Presidente joga para a plateia e quer que ministro faça mágica no gasto social
Jair Bolsonaro tem de tomar sua primeira decisão relevante de governo: o dinheiro que seria destinado ao Bolsa Família Verde Amarelo. O que acontece então nessa situação inédita?
Bolsonaro frita o ministro Paulo Guedes (Economia) em público.
Em um palanque, disse que não vai tirar dinheiro de pobres para dar a paupérrimos. É fato que o Ministério da Economia havia vazado esse plano de renda básica sem ter o “tá ok” do presidente. Tais coisas acontecem porque o governo não tem rumo, programa e Bolsonaro lida com os ministros como se fossem estranhos: não governa, libera o desgoverno (Educação, Ambiente, Itamaraty) ou o não-governo (Saúde).
O pito de Bolsonaro virou rebu. Ministros vazaram intrigas contra Guedes para jornalistas e povos dos mercados. Azedou o clima entre credores do governo e negociadores de dinheiro em geral, que ignoraram pedidos de “patriotismo” de Bolsonaro. Juros e dólar subiram.
O ambiente na finança melhorou um tico quando Rodrigo Maia (DEM-RJ), presidente da Câmara e do parlamentarismo branco, reafirmou que não vai passar no Congresso qualquer tentativa de burlar o teto de gastos e que é preciso rever vinculações de despesas, sem dizer quais.
Maia também disse que a Economia vazou planos que não estavam autorizados por Bolsonaro. Ou seja, nesta rodada da refrega entre o governo e o ministro, bateu em Guedes. O deputado reassumiu a regência do programa econômico reformista, pois.
De que vinculações falava Maia? Do piso da saúde e da educação? É a última grande despesa carimbada. Os outros gastos obrigatórios relevantes são aqueles vinculados ao salário mínimo, como o piso da Previdência e de benefícios assistenciais, e salários de servidores.
Maia, assim como Guedes, está dizendo que o dinheiro para o Renda Brasil terá de vir do corte de outras despesas. Bolsonaro quer que Guedes faça mágica ou joga para a plateia (“não me deixam governar”).
Mantido o teto, não há dinheiro para os planos sociais que podem sustentar a popularidade presidencial a não ser que se compre uma briga social feia.
No entanto, mesmo o corte brabo de salários de servidores previsto na PEC Emergencial renderia uns R$ 15 bilhões em 2021 e R$ 37 bilhões em 2022. Isto é, o dinheiro demoraria a chegar e iria todo para o Renda Brasil. Assim, o investimento em obras cairia para perto de zero.

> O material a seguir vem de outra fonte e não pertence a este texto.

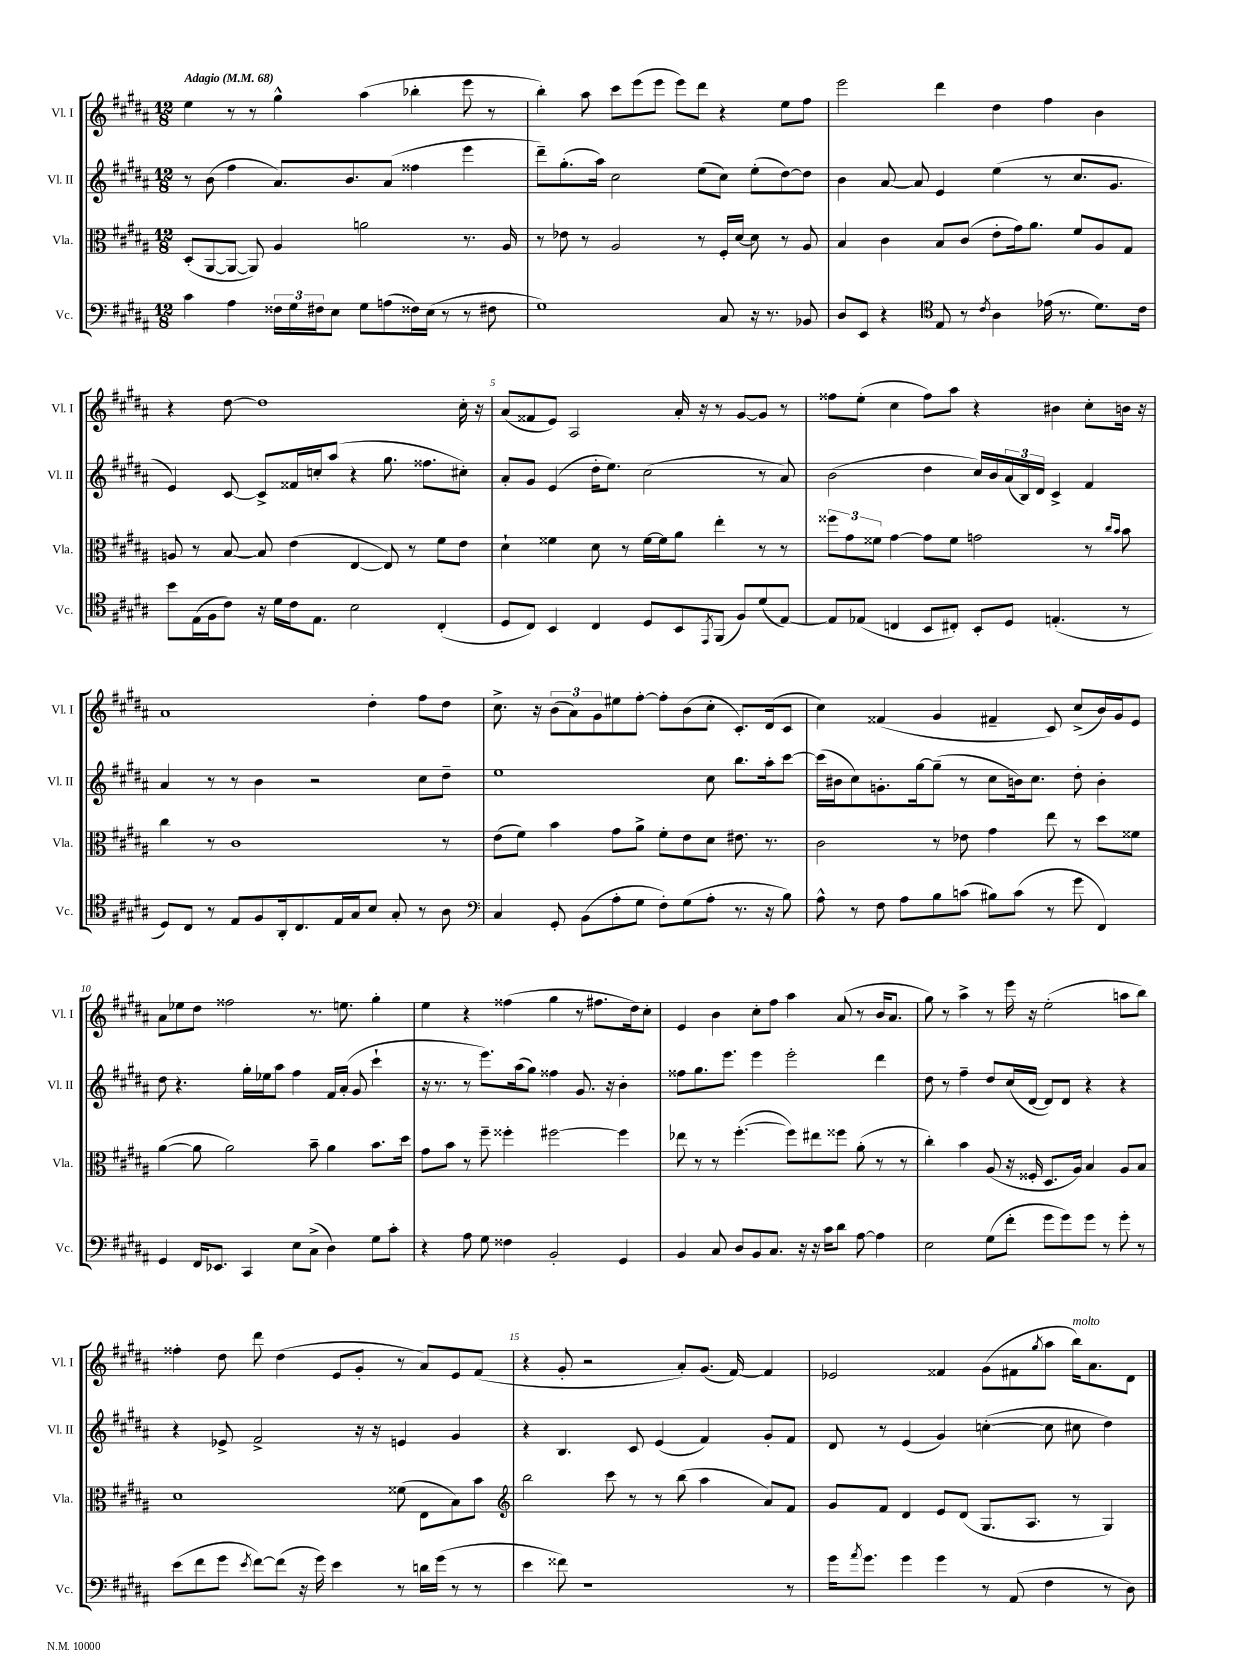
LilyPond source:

<<
\new StaffGroup <<
\new Staff = "s0" \with { instrumentName = "Vl. I" shortInstrumentName = "Vl. I" } {
    \clef treble \key b \major \numericTimeSignature \time 12/8 \tempo "Adagio" 4 = 68
    e''4 r8 r8 gis''4-^ ais''4( bes''4-. e'''8 r8 |
    b''4-.) ais''8 cis'''8 e'''8( e'''8 e'''8) dis'''8 r4 e''8 fis''8 |
    e'''2 dis'''4 dis''4 fis''4 b'4 |
    r4 dis''8~ dis''1 cis''16-. r16 |
    ais'8( fisis'8 e'8) ais2 ais'16-. r16 r8 gis'8~ gis'8 r8 |
    fisis''8 e''8-.( cis''4 fisis''8) ais''8 r4 bis'4 cis''8-. b'16 r16 |
    ais'1 dis''4-. fis''8 dis''8 |
    cis''8.-> r16 \tuplet 3/2 { b'8( ais'8) gis'8 } eis''8 fis''8~-. fis''8-. b'8( cis''8-. cis'8.-.) dis'16( cis'8 |
    cis''4) fisis'4( gis'4 fis'4-- cis'8) cis''8->( b'16) gis'16 e'8 |
    ais'8 ees''8 dis''8 fisis''2 r8. e''8. gis''4-. |
    e''4 r4 fisis''4( gis''4 r8 fis''8. dis''16) cis''8-. |
    e'4 b'4 cis''8-. fis''8 ais''4 ais'8( r8 b'16 ais'8. |
    gis''8) r8 ais''4-> r8 e'''16 r16 e''2-.( a''8 b''8) |
    fisis''4-. dis''8 dis'''8 dis''4( e'8 gis'8-. r8 ais'8) e'8 fis'8( |
    r4 gis'8-. r2 ais'8-.) gis'8.( fis'16~) fis'4 |
    ees'2 fisis'4 gis'8( fis'8 \acciaccatura { gis''8 } ais''8 b''16^\markup { \italic "molto" }) ais'8. dis'8 \bar "|." |
}
\new Staff = "s1" \with { instrumentName = "Vl. II" shortInstrumentName = "Vl. II" } {
    \clef treble \key b \major \numericTimeSignature \time 12/8
    r8 b'8( fis''4 ais'8.) b'8. ais'8( fisis''4 e'''4 |
    dis'''8--) gis''8.-.( ais''16) cis''2 e''8( cis''8) e''8-.( dis''8~) dis''8 |
    b'4 ais'8~ ais'8 e'4 e''4( r8 cis''8. gis'8. |
    e'4) cis'8~ cis'8-> fisis'16 c''16-. ais''8( r4 gis''8. fisis''8. cis''8-.) |
    ais'8-. gis'8 e'4( dis''16-. e''8.) cis''2( r8 ais'8) |
    b'2( dis''4 cis''16) b'16 \tuplet 3/2 { ais'16( b16) dis'16 } cis'4-> fis'4 |
    ais'4 r8 r8 b'4 r2 cis''8 dis''8-- |
    e''1 cis''8 b''8. ais''16-. cis'''8~ |
    cis'''16( bis'16 cis''8) g'8.-. gis''16~ gis''8--( r8 cis''8 b'16) cis''8. dis''8-. b'4-. |
    dis''8 r4. gis''16-. ees''16 ais''8 fis''4 fis'16 ais'16-.( gis'8 cis'''4-! |
    r16 r8. r8 e'''8.) ais''16( gis''8) fisis''4 gis'8. r16 b'4-. |
    fisis''8 gis''8. e'''8. e'''4 e'''2-. dis'''4 |
    dis''8 r8 fis''4-- dis''8 cis''16( dis'16~ dis'8) dis'8 r4 r4 |
    r4 ees'8-> fis'2-> r16 r16 e'4 gis'4 |
    r4 b4. cis'8 e'4( fis'4) gis'8-. fis'8 |
    dis'8 r8 e'4( gis'4) c''4~-.( c''8 cis''8 dis''4) \bar "|." |
}
\new Staff = "s2" \with { instrumentName = "Vla." shortInstrumentName = "Vla." } {
    \clef alto \key b \major \numericTimeSignature \time 12/8
    dis8-.( ais,8~ ais,8~ ais,8) ais4 a'2 r8. ais16 |
    r8 ees'8 r8 ais2 r8 fis16-. dis'16~ dis'8 r8 ais8 |
    b4 cis'4 b8 cis'8( e'8-. gis'16) ais'8. fis'8 ais8 gis8 |
    a8 r8 b8~ b8 e'4( e4~ e8) r8 fis'8 e'8 |
    dis'4-! fisis'4 dis'8 r8 fisis'16~ fisis'16 ais'8 e''4-. r8 r8 |
    \tuplet 3/2 { fisis''8 gis'8 fisis'8 } gis'4~ gis'8 fisis'8 g'2 r8 \grace { cis''16 b'16 } b'8 |
    cis''4 r8 cis'1 r8 |
    e'8( fis'8) b'4 gis'8 ais'8-> fis'8-. e'8 dis'8 eis'8. r8. |
    cis'2 r8 ees'8 gis'4 e''8 r8 dis''8 fisis'8 |
    ais'4~( ais'8 ais'2) b'8-- ais'4 b'8. dis''16 |
    gis'8 b'8 r8 fis''8-- fisis''4-. fis''2~ fis''4 |
    ees''8 r8 r8 fis''4.~-.( fis''8) eis''8 fisis''8 ais'8-.( r8 r8 |
    cis''4-.) b'4 ais8( r16 fisis16-. dis8. ais16) b4 ais8 b8 |
    dis'1 fisis'8( e8 b8) b'8 |
    \clef treble b''2 cis'''8 r8 r8 b''8( ais''4 ais'8) fis'8 |
    gis'8 fis'8 dis'4 e'8 dis'8( gis8. ais8. r8 gis4) \bar "|." |
}
\new Staff = "s3" \with { instrumentName = "Vc." shortInstrumentName = "Vc." } {
    \clef bass \key b \major \numericTimeSignature \time 12/8
    cis'4 ais4 \tuplet 3/2 { fisis16 gis16 fis16 } e8 gis8 a8( fisis16) e16( r8 r8 fis8 |
    gis1) cis8 r16 r8. bes,8 |
    dis8 e,8 r4 \clef tenor e8 r8 \acciaccatura { cis'8 } ais4 ees'16( r8. dis'8.) cis'16 |
    b'8 e16( fis16 cis'8) r16 dis'16 cis'16 e8. b2 cis4-.( |
    dis8 cis8) b,4 cis4 dis8 b,8 \acciaccatura { e,8 } fis,8( fis8) dis'8( e8~) |
    e8 ees8( c4 b,8 cis8-.) b,8-. dis8 e4.-.( r8 |
    dis8) cis8 r8 e8 fis8 ais,16-. cis8. e16 gis16 b8 gis8-. r8 ais8 |
    \clef bass cis4 gis,8-. b,8( ais8-. gis8 fis8-.) gis8( ais8-. r8. r16 b8) |
    ais8-^ r8 fis8 ais8 b8 c'8( bis8) c'8( r8 gis'8 fis,4) |
    gis,4 fis,16 ees,8. cis,4 e8 cis8->( dis4) gis8 cis'8-. |
    r4 ais8 gis8 fisis4 b,2-. gis,4 |
    b,4 cis8 dis8 b,8 cis8. r16 r16 cis'16 dis'8 ais8~ ais4 |
    e2 gis8( fis'8-. gis'8 gis'8) gis'8 r8 gis'8-. r8 |
    e'8( fis'8 gis'8 \acciaccatura { e'8 } fis'8~) fis'8( r16 gis'16) e'4 r8 d'16 gis'16( r8 r8 |
    e'4 fisis'8) r1 r8 |
    gis'16 \acciaccatura { ais'8 } gis'8. gis'4 gis'4 r8 ais,8( fis4 r8 dis8) \bar "|." |
}
>>
>>
\layout { \context { \Score \override BarNumber.break-visibility = ##(#f #t #t) barNumberVisibility = #(every-nth-bar-number-visible 5) } }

Guedes quer financiar o Renda Brasil com cortes do abono salarial, do Farmácia Popular e do seguro desemprego sazonal de pescadores, o que daria no máximo uns R$ 24 bilhões. Um Renda Brasil que pague R$ 270 mensais a 20 milhões de famílias custaria quase R$ 65 bilhões por ano (o Bolsa Família custa R$ 33 bilhões anuais). Bolsonaro quer um programa maior.
O que sobra para talhar?
Benefícios de Prestação Continuada (BPC), que pagam mais de R$ 60 bilhões por ano a idosos e pessoas com deficiência muito pobres. Ou uma redução de despesas com o seguro desemprego, que antes da calamidade estavam orçadas em R$ 35 bilhões em 2020. Esses cortes não passam no Congresso.
Logo, Bolsonaro está em uma sinuca de bico, como diz o povo. Começou a tratar Guedes como tratava Sergio Moro nos meses antes da degola: desautorizações e pitos do tipo “quem manda sou eu”. O Posto Ipiranga foi reduzido a loja de conveniência.
Muita gente acha que já tem uma faixa de “passa-se o ponto” na lojinha. Que fosse. Nada disso resolve o problema político-eleitoral de Bolsonaro. Para resolver, ou derruba o teto sem mais, à matroca, o que vai dar em besteira econômica, ou compra briga social.